The first three years of a child’s life are the most critical to child development and have an impact on the future achievement of the child. Young children’s healthy development depends on nurturing care that ensures health, nutrition, responsive caregiving, safety, and security. Parents & other adult caregivers play a critical role in moderating children’s early experiences, which has a lasting impact be it positive or negative on the children’s future. Parenting education programs are proven to improve parental skills, capacity, and efficacy in a way that supports improved child development outcomes. Yet, most parents in low-middle-income countries such as Rwanda lack access to information and skills on how to support their children’s holistic development. In response, Save The Children implemented the First Steps “Intera za Mbere” holistic parenting education project in Rwanda from 2014 to 2021. This paper reflects on how monitoring, evaluation, accountability, and learning (MEAL) approaches were applied throughout the project cycle and their impact on program improvement and national policy and advocacy. This paper explores how the aspirations for measurement for change, considerations for innovation uptake and frameworks for learning about improvement are reflected in this project.
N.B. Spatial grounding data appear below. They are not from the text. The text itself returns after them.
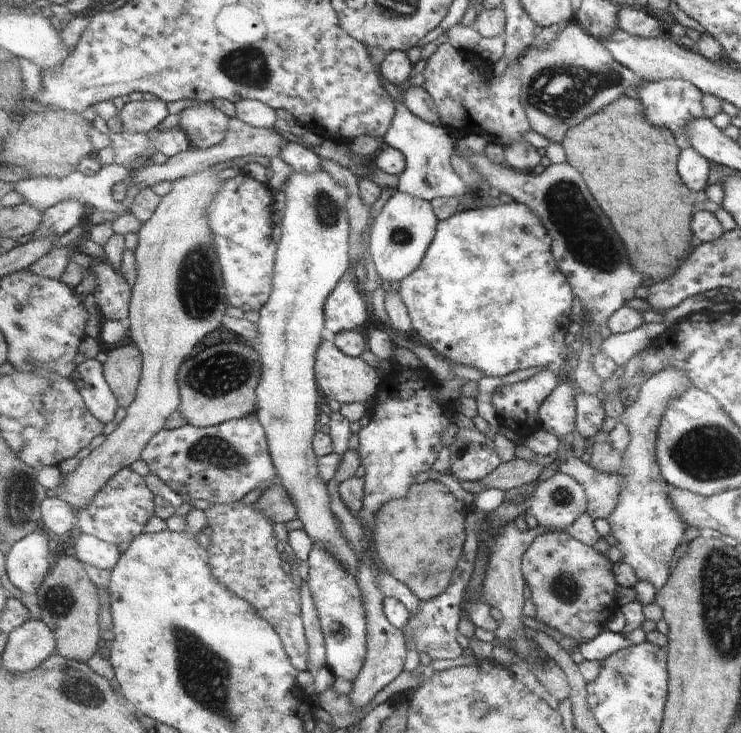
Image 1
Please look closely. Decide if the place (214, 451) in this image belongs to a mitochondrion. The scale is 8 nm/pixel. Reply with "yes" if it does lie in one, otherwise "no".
yes

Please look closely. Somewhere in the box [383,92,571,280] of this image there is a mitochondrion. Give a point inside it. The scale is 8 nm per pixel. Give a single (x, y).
(400, 236)

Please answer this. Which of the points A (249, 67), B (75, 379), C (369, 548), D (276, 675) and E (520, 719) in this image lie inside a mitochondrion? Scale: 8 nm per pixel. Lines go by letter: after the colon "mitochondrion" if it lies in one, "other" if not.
A: mitochondrion
B: other
C: other
D: other
E: other

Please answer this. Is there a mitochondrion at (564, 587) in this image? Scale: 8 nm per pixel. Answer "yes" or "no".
yes

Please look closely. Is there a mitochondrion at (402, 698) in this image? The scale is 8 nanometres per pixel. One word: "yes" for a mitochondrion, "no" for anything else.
no

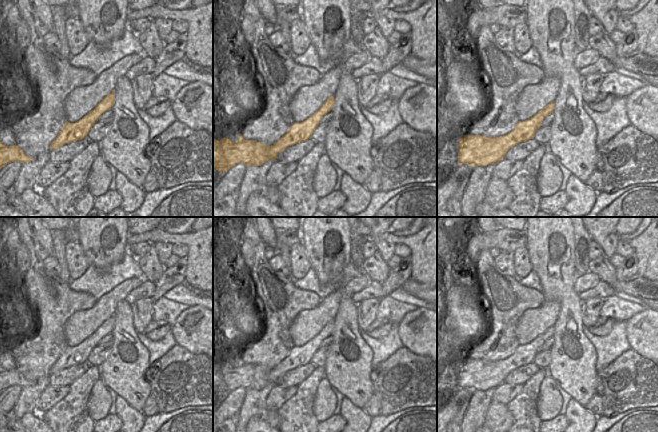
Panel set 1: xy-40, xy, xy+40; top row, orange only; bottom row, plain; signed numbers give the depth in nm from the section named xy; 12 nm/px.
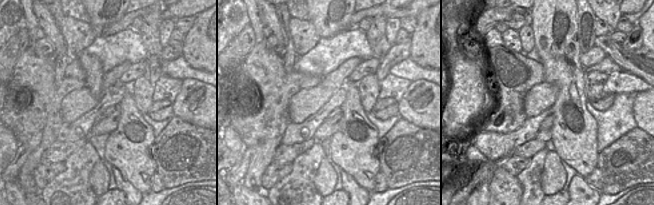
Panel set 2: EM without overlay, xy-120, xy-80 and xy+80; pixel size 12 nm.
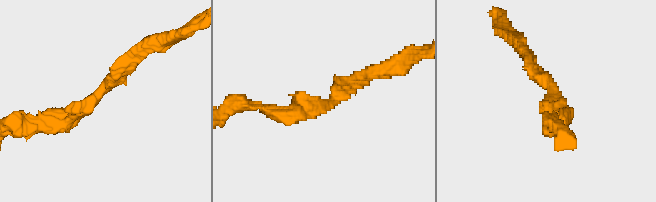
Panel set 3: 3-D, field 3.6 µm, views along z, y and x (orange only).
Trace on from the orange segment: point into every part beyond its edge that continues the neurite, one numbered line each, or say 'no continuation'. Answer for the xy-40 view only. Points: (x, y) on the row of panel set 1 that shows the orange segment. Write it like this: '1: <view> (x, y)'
no continuation.

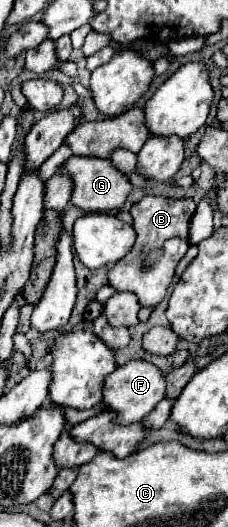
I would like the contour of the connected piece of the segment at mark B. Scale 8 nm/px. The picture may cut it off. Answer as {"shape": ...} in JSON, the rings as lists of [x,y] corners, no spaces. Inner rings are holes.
{"shape":[[[146,195],[132,205],[130,213],[134,217],[132,227],[136,229],[136,245],[130,255],[120,259],[110,271],[108,281],[116,291],[132,291],[138,295],[140,305],[156,307],[172,283],[174,269],[188,249],[188,227],[196,211],[194,199],[168,199]]]}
The project utilized qualitative and quantitative MEAL across the program cycle. Action research at the start of the project identified promoters and inhibitors of high-quality nurturing care and program delivery modalities. The project utilized a randomized control trial to provide insight into components that work better for parenting education. Evidence from surveys done remotely via phones was used to inform COVID-19 adaptations of the program.
The application of MEAL evidence led to the successful development and improvement of the program. At the policy level, evidence from the project influenced the review of the 2016 National Integrated ECD policy and the development of the national parenting education framework.
The regular use of evidence from MEAL is critical for program improvement, scale-up, and policy influence.